Children Make-up a Quarter of Southeast Asian Flood Victims

Children Make-up a Quarter of Southeast Asian Flood Victims

27/10/2011 – Flooding has affected eight million people and killed 800 in Thailand, Cambodia, Vietnam, Laos and the Philippines. A quarter of these deaths have been children.

As flooding inundates parts of Thailand, it hasn’t taken long for children to be swept up and carried away by the surging waters. Current floods in Thailand are the worst in decades and three-quarters of children in Asia have never learned how to swim – a killer combination.

To date, children account for about a quarter of the 800 flood-related casualties reported since July in Thailand, Cambodia, Vietnam, Laos and the Philippines, says the United Nations (UN). It is easy for children to wander out of their parents’ sight and fall into the canals and streams in their neighbourhoods or slip into the floodwaters surrounding their houses, especially after dark.

"It doesn't take very long for a child to slip away from an already harried mother or older sibling who are trying to schlep all the belongings. It takes only two or three minutes for a child to drown,” said Michael Linnan of the US-based Alliance for Safe Children in Bangkok to TIME magazine.

In all, the flooding has affected eight million people in Southeast Asia. More than 50 Thai children and 80 Cambodian children have died. In the Mekong Delta of Vietnam, the overwhelming majority of fatalities reported since August (49 out of 57) have been children. Flooding in Myanmar has also been severe, but no official estimates on child casualties have been published. Still, the scale of the floods indicates shortcomings in disaster risk and reduction planning, says the UN.

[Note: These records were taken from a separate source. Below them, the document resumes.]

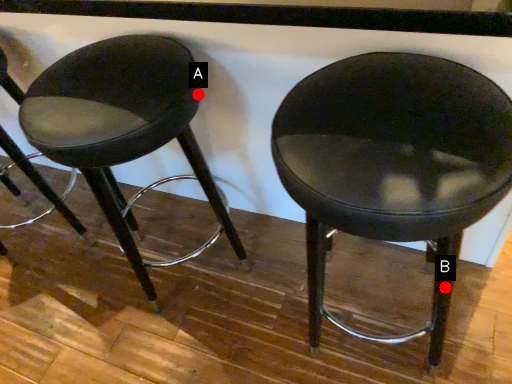
Question: Two points are circled on the image, labeled by A and B beside each circle. Which of the following is the farthest from the observer?

Choices:
 (A) A is further
 (B) B is further

Answer: (A)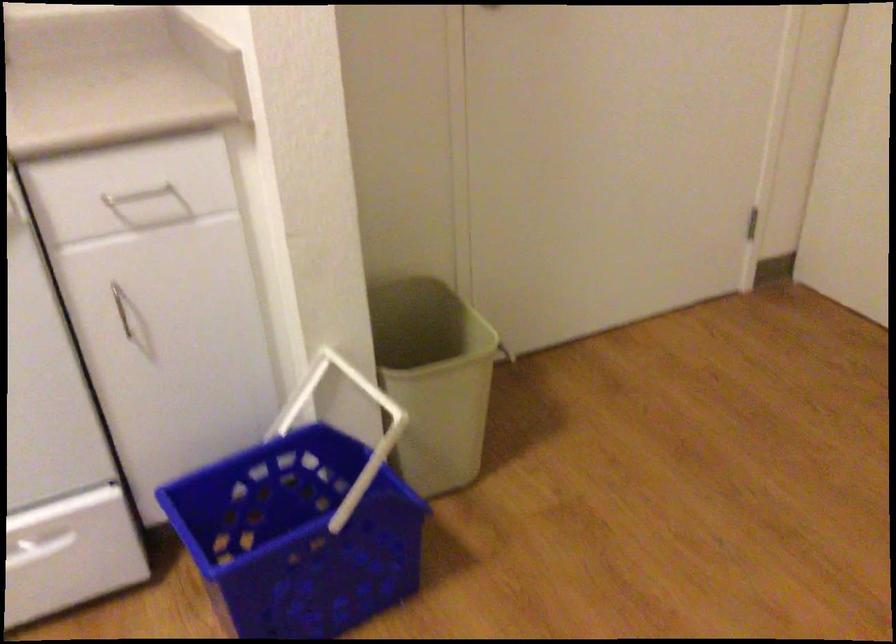
Find where to pull the white basket handle. Please return your answer as a coordinate pair (x, y).

(343, 402)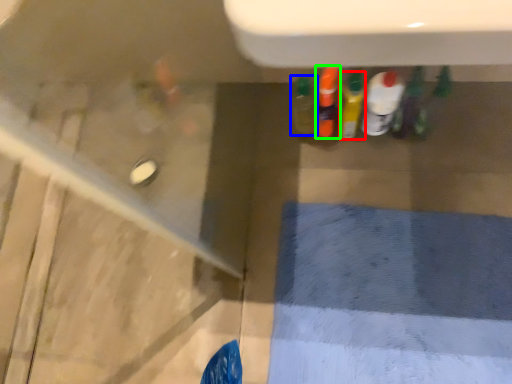
Question: Based on their relative distances, which object is farther from bottle (highlighted by a red box)? Choose from bottle (highlighted by a blue box) and bottle (highlighted by a green box).

Choices:
 (A) bottle
 (B) bottle

Answer: (A)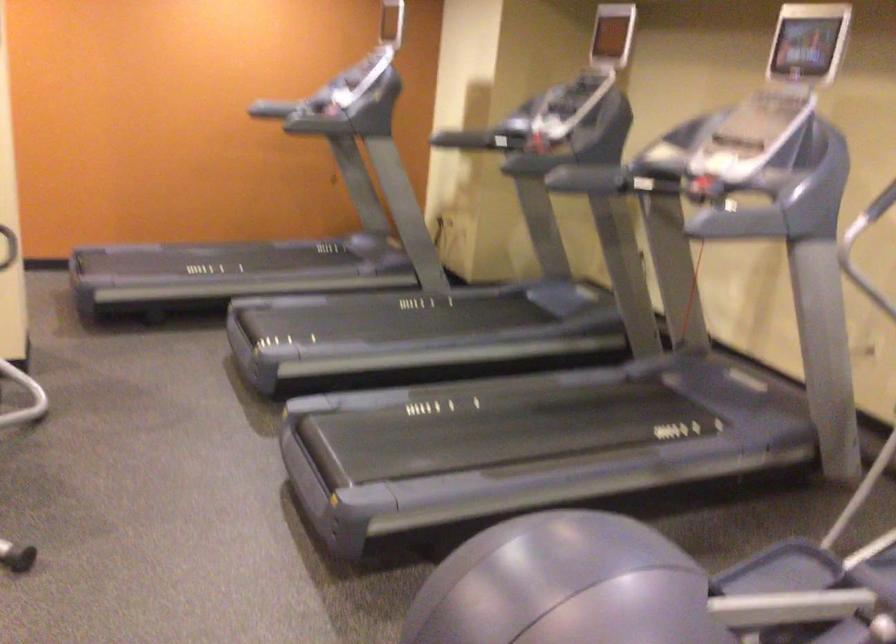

More than 370 people have been killed in Thailand alone; but worst of the flooding is expected to hit the Bangkok region tonight. Authorities have warned all 50 districts to be on the alert and the government has begun evacuating people in at-risk regions. Vulnerable groups include people living in some areas of Bangkok and nearby provinces, particularly those living in one-story houses close to rivers and the canals. A five-day holiday (ending October 31st) has been designated for the northern and central provinces, giving them adequate time to prepare for the floods.

“Too much preparation is indeed better than too little,” said Natapanu Nopakun, spokesperson for the government’s Flood Relief Operations Command.

Earlier this week, the head of the UN’s Bangkok office for Disaster Risk Reduction,

Jerry Velasquez, expressed his concern about “the high numbers of children dying in these floods, which was a concern raised by children themselves when over 600 were interviewed for the new Children’s Charter on Disaster Risk Reduction.” The charter was the focus of this month’s International Disaster Reduction Day.

Every year, 240,000 children aged 17 and under drown because most have never learned to swim – roughly the same number that died in the 2004 Asian Tsunami. These deaths receive much less media attention, given that they build up slowly, on a day-to-day basis without the same shock value as a major humanitarian disaster.

The actual number of drowning deaths may be higher than official figures. About 15-25 per cent of such deaths go unreported, given that death certificates aren’t mandatory.

Half of child drowning deaths occur among children under the age of five who are too young to learn to swim. But, community education and social services have proved useful. For example, research has found that village day care centres can help reduce drowning deaths by 80 per cent.